(SOURCE DOCUMENT)

Despite surging infections we see limited near term downside risks, particularly in Japan stocks
Although Covid-19 infections have been raging unabated across the world, as we have underlined what matters most in terms of world stock markets is what is happening in the US. As we have also highlighted, the situation there has become increasingly grim as daily nationwide number of cases have surged to record highs once again as states that have prematurely eased restrictions are generally the ones seeing the highest tally of infections and hospitalisations. Although we had been anticipating higher volatility to return to markets in July as growing realisation of a prolonged sub-optimal economic activity casts grave doubts on any v-shaped recovery scenarios, the resurgence in infections looks to have brought this home slightly earlier than we had expected.
Still, going back to our original thesis behind the market’s liquidity driven rally since March, with over $4.6trn of funds parked in the US money markets, we continue to believe that near term downside risks in stock market indices should remain fairly limited. This is also very relevant to our own market in Japan which more or less moves in tandem with US stocks, leaving any fundamental analysis of local forces in play as a futile endeavour. However, we should add that BOJ’s aggressive equity ETF purchases which put an end to any price discovery process months ago is still a major source of market support. Meanwhile, more compelling share price valuations as well as Corporate Japan’s generally strong balance sheet derived from avoiding any wasteful Western style share buybacks also keep us generally confident that global investors could do far worse than being overweight yen-denominated stocks at this stage.
Moving on, we continue to expect technology names to outperform given that the pandemic has only accelerated the adoption of the digital economy. Meanwhile, we expect much of the short term weakness to come from deep value cyclical, industrial as well as travel-related stocks which briefly started to outperform before markets peaked earlier this month. Although total easing of global lockdowns look unlikely in the short term and could prove more patchy and gradual than they seemed only a few weeks ago, we continue to believe that going back to nation-wide closures of businesses are politically and economically untenable in most countries.
With Trump’s days looking numbered, he might resort to ‘scorched earth’ tactic
Despite this somewhat benign scenario, there is an alternative outlook that points to potential geopolitical risks ahead of the US presidential election. As we highlighted last week, more fiscal measures are needed past July’s deadline to continue with payment protection and unemployment support programs to keep markets calm. We also noted that given that we are entering the vital last months in the run-up to the US presidential election race, this scenario seemed likely, especially as the recent polls seem to suggest that the US president is facing heavy defeat in November. This also concerns number of Republican senators which could also lose their seats in November and with them, the party’s slim Senate majority. This might also indicate that even if Trump did get re-elected, it could leave him a lame duck president who could face another and more realistic chance of impeachment as Democrats will likely dominate both legislative chambers.

(End SOURCE DOCUMENT)
(INFORMATION SUPPLIED)

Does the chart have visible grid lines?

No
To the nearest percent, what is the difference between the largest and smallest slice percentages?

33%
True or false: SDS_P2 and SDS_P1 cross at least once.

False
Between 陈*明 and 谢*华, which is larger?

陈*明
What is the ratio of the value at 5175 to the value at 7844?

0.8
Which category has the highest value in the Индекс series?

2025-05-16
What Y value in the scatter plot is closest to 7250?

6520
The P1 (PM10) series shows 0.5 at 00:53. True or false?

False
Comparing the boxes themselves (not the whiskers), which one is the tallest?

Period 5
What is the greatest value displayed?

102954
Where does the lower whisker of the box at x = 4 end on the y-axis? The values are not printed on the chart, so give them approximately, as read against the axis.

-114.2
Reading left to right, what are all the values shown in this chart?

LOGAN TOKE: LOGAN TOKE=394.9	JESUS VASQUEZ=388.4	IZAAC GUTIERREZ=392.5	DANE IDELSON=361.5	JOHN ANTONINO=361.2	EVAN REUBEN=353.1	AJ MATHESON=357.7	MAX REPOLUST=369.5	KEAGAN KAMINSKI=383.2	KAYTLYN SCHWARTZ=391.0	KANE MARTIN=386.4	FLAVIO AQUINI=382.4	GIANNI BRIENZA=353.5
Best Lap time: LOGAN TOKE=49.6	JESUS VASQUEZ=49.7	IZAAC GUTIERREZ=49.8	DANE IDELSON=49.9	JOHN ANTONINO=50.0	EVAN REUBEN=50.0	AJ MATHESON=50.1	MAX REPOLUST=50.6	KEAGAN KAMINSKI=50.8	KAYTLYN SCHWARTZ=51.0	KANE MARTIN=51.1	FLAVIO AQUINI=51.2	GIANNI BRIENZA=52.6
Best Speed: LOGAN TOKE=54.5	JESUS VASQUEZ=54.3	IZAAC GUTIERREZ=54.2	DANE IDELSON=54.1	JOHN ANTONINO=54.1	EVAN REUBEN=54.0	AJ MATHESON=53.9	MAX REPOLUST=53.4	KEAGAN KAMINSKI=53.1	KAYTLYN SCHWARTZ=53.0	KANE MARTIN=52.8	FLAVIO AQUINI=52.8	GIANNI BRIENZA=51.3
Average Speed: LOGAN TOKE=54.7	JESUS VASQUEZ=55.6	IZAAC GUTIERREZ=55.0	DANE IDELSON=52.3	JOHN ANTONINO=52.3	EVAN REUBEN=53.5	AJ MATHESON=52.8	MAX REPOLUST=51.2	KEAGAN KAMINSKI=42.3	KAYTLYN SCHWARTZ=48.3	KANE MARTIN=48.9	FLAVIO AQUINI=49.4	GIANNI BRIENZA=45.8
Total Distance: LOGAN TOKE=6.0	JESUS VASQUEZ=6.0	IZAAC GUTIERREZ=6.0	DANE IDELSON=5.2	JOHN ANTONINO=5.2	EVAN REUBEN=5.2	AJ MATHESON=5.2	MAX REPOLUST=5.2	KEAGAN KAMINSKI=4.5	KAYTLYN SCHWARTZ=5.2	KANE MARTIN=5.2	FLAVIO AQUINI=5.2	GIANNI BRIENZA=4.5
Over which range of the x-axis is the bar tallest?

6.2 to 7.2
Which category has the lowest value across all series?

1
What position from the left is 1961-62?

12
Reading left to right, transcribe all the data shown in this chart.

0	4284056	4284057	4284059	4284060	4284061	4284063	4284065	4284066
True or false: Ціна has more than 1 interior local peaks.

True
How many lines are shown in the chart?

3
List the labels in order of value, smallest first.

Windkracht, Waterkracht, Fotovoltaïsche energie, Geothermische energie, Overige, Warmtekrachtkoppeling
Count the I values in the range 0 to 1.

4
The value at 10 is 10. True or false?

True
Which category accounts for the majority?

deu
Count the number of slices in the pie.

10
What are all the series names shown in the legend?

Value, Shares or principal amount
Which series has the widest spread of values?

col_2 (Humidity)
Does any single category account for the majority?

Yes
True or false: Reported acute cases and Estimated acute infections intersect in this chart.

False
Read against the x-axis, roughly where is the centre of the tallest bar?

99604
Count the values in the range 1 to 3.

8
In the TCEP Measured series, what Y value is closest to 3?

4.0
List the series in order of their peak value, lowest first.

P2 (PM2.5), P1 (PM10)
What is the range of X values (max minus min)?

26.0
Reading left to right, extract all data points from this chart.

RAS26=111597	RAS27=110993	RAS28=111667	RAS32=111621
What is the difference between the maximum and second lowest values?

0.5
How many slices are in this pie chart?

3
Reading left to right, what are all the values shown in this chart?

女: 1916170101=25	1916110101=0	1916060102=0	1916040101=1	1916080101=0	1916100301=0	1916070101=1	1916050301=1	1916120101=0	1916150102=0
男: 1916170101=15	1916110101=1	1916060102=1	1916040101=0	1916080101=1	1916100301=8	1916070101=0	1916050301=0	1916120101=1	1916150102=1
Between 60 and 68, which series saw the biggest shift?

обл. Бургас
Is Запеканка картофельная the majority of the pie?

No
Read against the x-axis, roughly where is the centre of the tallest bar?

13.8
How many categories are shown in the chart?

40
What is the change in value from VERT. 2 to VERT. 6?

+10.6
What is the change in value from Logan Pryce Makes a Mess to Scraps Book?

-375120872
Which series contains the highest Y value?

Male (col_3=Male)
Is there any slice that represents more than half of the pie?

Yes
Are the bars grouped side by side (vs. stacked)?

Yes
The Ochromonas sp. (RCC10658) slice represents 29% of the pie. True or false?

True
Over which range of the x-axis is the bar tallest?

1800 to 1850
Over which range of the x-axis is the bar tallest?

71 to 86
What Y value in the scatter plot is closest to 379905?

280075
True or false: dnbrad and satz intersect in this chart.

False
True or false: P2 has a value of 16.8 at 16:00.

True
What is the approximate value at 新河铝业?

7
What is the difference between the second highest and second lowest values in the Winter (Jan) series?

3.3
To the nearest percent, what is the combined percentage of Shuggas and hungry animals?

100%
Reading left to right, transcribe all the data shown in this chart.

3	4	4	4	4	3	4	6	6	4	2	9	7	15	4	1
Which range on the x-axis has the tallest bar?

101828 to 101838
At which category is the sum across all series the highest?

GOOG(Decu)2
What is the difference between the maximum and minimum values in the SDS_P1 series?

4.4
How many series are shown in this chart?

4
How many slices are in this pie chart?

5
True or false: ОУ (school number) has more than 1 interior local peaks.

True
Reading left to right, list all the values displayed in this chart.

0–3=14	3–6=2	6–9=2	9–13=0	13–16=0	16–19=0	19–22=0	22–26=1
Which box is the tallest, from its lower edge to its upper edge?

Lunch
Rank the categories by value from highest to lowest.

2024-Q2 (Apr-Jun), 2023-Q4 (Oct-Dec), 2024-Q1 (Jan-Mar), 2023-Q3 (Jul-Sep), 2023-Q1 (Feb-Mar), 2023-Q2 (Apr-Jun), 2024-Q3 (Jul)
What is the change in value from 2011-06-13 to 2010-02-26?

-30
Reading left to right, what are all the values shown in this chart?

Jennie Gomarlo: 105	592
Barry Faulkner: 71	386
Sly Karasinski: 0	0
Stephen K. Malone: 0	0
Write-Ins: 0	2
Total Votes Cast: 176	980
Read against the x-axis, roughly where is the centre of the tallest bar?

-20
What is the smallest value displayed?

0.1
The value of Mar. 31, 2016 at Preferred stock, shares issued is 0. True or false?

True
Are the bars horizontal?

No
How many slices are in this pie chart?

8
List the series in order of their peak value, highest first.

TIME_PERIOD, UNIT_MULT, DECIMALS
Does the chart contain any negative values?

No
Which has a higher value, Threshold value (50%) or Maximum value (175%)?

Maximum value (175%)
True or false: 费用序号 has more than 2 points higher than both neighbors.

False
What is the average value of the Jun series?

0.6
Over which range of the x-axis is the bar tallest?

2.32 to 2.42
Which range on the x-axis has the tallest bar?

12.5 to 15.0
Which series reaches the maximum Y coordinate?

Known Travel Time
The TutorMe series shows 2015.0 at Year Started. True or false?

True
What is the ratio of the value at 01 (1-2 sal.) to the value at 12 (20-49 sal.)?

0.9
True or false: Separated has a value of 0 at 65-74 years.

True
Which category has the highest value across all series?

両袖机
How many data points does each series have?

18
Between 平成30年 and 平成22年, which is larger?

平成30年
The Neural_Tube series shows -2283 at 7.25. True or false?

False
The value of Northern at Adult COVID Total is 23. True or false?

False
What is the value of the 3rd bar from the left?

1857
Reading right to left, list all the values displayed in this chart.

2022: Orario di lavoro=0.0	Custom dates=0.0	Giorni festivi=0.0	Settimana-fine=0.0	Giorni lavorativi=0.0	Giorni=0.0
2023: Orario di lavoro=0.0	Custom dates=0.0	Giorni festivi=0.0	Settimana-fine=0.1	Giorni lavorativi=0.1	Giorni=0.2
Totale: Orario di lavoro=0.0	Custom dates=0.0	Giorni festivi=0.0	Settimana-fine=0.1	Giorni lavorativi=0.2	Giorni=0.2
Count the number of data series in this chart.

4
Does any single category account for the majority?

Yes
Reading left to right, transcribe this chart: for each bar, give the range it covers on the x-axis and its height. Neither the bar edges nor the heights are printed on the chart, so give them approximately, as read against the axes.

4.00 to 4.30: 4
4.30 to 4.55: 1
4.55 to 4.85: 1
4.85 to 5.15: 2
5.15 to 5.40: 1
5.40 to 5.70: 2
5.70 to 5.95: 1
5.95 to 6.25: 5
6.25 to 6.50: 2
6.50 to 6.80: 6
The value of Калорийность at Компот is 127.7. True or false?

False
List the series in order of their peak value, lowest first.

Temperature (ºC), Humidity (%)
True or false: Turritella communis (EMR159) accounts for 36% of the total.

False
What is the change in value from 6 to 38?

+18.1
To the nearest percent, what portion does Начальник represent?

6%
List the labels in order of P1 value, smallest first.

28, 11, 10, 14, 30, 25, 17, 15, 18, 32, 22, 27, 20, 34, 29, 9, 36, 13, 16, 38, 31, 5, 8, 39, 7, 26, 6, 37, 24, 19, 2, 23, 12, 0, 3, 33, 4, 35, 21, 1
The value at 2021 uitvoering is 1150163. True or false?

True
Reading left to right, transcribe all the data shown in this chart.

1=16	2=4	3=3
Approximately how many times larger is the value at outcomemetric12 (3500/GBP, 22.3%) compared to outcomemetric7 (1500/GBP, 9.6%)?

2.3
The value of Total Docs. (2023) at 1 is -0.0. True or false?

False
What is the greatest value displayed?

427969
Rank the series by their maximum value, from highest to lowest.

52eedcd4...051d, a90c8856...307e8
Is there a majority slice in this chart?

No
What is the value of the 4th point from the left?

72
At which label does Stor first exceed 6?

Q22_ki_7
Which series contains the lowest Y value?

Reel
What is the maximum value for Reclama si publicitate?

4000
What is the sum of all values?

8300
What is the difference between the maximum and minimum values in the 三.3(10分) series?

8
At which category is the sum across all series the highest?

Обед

(End INFORMATION SUPPLIED)

ASSIGNED TASK 1
According to the market commentary, how much money is parked in US money markets?
ASSIGNED TASK 2
Update the market commentary from the words "Moving on, we" through the words "in most countries.", putting "tech stocks" in place of "technology names".
These lines have nothing to do with the market commentary.

YOUR SOLUTION 1
Over $4.6trn.

YOUR SOLUTION 2
Moving on, we continue to expect tech stocks to outperform given that the pandemic has only accelerated the adoption of the digital economy. Meanwhile, we expect much of the short term weakness to come from deep value cyclical, industrial as well as travel-related stocks which briefly started to outperform before markets peaked earlier this month. Although total easing of global lockdowns look unlikely in the short term and could prove more patchy and gradual than they seemed only a few weeks ago, we continue to believe that going back to nation-wide closures of businesses are politically and economically untenable in most countries.